The Baths of Diocletian, built by the labours of the Christians during the last great persecution, one authority says, were twice as large, and could accommodate eighteen thousand bathers in a day, but that seems incredible. One of its great halls, a hundred yards by thirty in area, and thirty yards high, was converted by Michael Angelo into a church. Of the remainder, part is used as a monastery, part as barracks, and part as an orphanage, a poor-house, and an asylum for the blind, and much is in ruins. At Pompeii is a public bath in perfect preservation, with the niches for the clothing, soaps, and unguents of the bathers, and even the strigils, or bronze instruments for scraping the skin—the same after eighteen hundred years as though used but yesterday. By these means we are able to reconstruct the outward circumstances of that old Roman life, almost as though we had shared its busy movement.

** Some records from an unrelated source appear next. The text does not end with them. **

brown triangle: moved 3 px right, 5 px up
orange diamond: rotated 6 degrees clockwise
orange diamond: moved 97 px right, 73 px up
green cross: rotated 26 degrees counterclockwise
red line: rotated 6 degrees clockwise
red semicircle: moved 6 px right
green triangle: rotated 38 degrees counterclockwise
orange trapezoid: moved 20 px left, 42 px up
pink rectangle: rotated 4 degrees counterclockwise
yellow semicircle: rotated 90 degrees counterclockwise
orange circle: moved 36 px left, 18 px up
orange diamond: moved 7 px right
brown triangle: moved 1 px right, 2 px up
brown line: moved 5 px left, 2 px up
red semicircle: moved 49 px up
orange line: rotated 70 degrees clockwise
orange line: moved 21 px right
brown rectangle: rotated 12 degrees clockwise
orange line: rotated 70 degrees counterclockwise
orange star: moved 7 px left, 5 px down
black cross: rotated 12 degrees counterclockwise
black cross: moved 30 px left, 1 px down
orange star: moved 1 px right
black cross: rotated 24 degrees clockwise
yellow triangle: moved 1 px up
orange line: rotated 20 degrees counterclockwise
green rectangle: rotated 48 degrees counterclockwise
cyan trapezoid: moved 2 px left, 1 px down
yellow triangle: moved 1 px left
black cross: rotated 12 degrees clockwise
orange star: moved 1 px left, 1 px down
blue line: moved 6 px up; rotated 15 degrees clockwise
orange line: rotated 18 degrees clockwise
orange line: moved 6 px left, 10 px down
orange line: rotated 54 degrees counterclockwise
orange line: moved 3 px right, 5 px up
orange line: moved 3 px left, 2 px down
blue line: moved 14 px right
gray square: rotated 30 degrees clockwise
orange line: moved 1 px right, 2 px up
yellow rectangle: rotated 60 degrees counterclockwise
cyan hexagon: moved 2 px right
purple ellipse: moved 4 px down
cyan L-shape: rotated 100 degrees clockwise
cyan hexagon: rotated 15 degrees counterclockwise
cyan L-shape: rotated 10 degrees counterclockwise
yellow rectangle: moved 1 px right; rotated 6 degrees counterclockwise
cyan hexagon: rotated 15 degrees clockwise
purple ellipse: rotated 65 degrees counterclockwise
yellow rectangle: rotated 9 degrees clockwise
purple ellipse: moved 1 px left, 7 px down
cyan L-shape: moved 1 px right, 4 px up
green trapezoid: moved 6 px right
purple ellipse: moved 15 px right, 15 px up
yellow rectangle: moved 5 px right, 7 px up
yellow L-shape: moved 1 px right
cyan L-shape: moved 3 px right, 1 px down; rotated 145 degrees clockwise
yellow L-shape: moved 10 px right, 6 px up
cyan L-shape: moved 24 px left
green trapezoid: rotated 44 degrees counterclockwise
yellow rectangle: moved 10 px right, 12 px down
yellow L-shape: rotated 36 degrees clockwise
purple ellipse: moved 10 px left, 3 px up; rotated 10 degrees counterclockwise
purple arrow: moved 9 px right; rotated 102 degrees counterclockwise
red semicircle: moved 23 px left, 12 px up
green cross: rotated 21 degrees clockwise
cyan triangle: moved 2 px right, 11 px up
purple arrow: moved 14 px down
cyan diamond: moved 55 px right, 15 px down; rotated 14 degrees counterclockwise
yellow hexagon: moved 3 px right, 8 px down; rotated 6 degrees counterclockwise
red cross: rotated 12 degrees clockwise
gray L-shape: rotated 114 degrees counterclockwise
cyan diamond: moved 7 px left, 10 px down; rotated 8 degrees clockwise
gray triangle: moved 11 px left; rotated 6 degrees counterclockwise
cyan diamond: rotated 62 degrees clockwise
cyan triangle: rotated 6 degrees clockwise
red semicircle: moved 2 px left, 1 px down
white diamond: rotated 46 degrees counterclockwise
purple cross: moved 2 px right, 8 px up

As Ligurius Rufus drew aside the heavy matting of the doorway of the Thermæ, of Caracalla, which then, as now, kept out the summer heat from the buildings of Rome, a busy scene burst upon his view. A great hall, lighted by openings in the roof, was filled with gay groups of patrician Romans, sauntering, chatting, laughing, exchanging news, betting on the next races, and settling bets on the last. As the modern clubman goes to his club to see the papers and learn the current gossip, so all the idlers in Rome came to the baths as to a social exchange, to learn the latest bit of court scandal or public news.

"Ho, Calphurnius!" said Rufus, to the now sobered son of the city Prefect; "what's in the wind to-day? You know all the mischief that's going."

"Sorry I cannot maintain my reputation then. Things are dull as an old strigil. Oh, by the way," and he beckoned them into a recess behind a porphyry pillar, "there is going to be a precious row up at the palace. I tell you in confidence. The old vixen, Fausta, has got a new spite against the Empress Valeria, whom all the people of the palace love. The termagant is not fit to carry water for her bath. She has found some mare's nest of a Christian plot,—by the way you are mixed up in it, friend Isidorus. I would advise you to have a care. In the fight of Pagan against Christian, I fear Valeria will get the worst of it, dii avertant."

"The palace walls are not glass," laughed Isidorus, "nor have you a Dionysius' ear. How know you all this?"

"As if the Roman Prefect did not know what goes on, that he thinks worth knowing, in every house in Rome! He has eyes and ears in his pay everywhere; and when honest Juba, or Tubal, come with their secret intelligence, they are not above accepting double pay and letting me into the secret, too. Besides that crafty old vulture Furca was closeted with the Prefect for an hour by the clepshydra, and you always smell carrion when he is hovering round."

"What is it all about?" asked Rufus. "I am sure Valeria is as much beloved by the people as the old termagant Fausta is hated."

"There's the rub—a bit of spiteful jealousy," answered Calphurnius. "But when that old basilisk hates, she will find a way to sting."

"But what have I to do with the quarrels of the palace?" asked Isidorus, a little anxiously, for he knew not how far he might be compromised by the commission he had executed, of which he had felt not a little proud.